• _Directions_
Return every item below word for word, keeping each line unchanged.

[Extracted data entries]
★ ★ ★
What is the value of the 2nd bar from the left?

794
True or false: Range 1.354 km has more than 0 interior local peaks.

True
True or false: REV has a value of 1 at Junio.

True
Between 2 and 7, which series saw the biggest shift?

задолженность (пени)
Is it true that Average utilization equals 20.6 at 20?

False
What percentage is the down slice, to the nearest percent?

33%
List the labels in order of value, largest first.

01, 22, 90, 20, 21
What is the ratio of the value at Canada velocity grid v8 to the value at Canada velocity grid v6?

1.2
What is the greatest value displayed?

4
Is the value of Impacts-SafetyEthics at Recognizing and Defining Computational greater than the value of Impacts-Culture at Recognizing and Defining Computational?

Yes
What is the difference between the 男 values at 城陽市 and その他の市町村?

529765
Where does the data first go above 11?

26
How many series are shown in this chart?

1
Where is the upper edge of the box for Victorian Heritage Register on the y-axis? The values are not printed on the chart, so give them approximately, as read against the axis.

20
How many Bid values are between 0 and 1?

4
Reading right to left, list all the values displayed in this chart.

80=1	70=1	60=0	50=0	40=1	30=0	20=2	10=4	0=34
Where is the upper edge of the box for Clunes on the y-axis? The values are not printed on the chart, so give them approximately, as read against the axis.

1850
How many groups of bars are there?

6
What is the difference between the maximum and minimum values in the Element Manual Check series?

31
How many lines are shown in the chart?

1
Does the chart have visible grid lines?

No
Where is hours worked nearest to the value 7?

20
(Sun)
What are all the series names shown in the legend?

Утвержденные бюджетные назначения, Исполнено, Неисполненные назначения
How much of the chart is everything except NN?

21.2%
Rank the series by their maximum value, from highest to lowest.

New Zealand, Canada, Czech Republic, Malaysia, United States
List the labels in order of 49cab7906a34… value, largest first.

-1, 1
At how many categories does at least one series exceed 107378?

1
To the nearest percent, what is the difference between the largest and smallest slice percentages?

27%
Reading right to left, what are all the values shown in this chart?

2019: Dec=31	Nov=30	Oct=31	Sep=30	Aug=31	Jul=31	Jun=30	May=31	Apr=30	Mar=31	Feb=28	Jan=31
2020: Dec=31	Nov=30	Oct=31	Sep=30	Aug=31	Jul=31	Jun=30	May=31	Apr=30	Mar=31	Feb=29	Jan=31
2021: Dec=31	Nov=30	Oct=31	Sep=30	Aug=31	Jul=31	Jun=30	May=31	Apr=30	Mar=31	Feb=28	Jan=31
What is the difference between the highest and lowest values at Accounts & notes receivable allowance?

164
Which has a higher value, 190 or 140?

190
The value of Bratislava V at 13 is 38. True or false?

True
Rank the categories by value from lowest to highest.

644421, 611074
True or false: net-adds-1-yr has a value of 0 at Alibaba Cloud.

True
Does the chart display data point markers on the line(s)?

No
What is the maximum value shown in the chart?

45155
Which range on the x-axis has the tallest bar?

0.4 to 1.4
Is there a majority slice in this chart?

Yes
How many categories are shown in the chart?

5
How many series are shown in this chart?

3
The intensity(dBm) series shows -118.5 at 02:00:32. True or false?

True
★ ★ ★
• _Solution to this problem_
What is the value of the 2nd bar from the left?

794
True or false: Range 1.354 km has more than 0 interior local peaks.

True
True or false: REV has a value of 1 at Junio.

True
Between 2 and 7, which series saw the biggest shift?

задолженность (пени)
Is it true that Average utilization equals 20.6 at 20?

False
What percentage is the down slice, to the nearest percent?

33%
List the labels in order of value, largest first.

01, 22, 90, 20, 21
What is the ratio of the value at Canada velocity grid v8 to the value at Canada velocity grid v6?

1.2
What is the greatest value displayed?

4
Is the value of Impacts-SafetyEthics at Recognizing and Defining Computational greater than the value of Impacts-Culture at Recognizing and Defining Computational?

Yes
What is the difference between the 男 values at 城陽市 and その他の市町村?

529765
Where does the data first go above 11?

26
How many series are shown in this chart?

1
Where is the upper edge of the box for Victorian Heritage Register on the y-axis? The values are not printed on the chart, so give them approximately, as read against the axis.

20
How many Bid values are between 0 and 1?

4
Reading right to left, list all the values displayed in this chart.

80=1	70=1	60=0	50=0	40=1	30=0	20=2	10=4	0=34
Where is the upper edge of the box for Clunes on the y-axis? The values are not printed on the chart, so give them approximately, as read against the axis.

1850
How many groups of bars are there?

6
What is the difference between the maximum and minimum values in the Element Manual Check series?

31
How many lines are shown in the chart?

1
Does the chart have visible grid lines?

No
Where is hours worked nearest to the value 7?

20
(Sun)
What are all the series names shown in the legend?

Утвержденные бюджетные назначения, Исполнено, Неисполненные назначения
How much of the chart is everything except NN?

21.2%
Rank the series by their maximum value, from highest to lowest.

New Zealand, Canada, Czech Republic, Malaysia, United States
List the labels in order of 49cab7906a34… value, largest first.

-1, 1
At how many categories does at least one series exceed 107378?

1
To the nearest percent, what is the difference between the largest and smallest slice percentages?

27%
Reading right to left, what are all the values shown in this chart?

2019: Dec=31	Nov=30	Oct=31	Sep=30	Aug=31	Jul=31	Jun=30	May=31	Apr=30	Mar=31	Feb=28	Jan=31
2020: Dec=31	Nov=30	Oct=31	Sep=30	Aug=31	Jul=31	Jun=30	May=31	Apr=30	Mar=31	Feb=29	Jan=31
2021: Dec=31	Nov=30	Oct=31	Sep=30	Aug=31	Jul=31	Jun=30	May=31	Apr=30	Mar=31	Feb=28	Jan=31
What is the difference between the highest and lowest values at Accounts & notes receivable allowance?

164
Which has a higher value, 190 or 140?

190
The value of Bratislava V at 13 is 38. True or false?

True
Rank the categories by value from lowest to highest.

644421, 611074
True or false: net-adds-1-yr has a value of 0 at Alibaba Cloud.

True
Does the chart display data point markers on the line(s)?

No
What is the maximum value shown in the chart?

45155
Which range on the x-axis has the tallest bar?

0.4 to 1.4
Is there a majority slice in this chart?

Yes
How many categories are shown in the chart?

5
How many series are shown in this chart?

3
The intensity(dBm) series shows -118.5 at 02:00:32. True or false?

True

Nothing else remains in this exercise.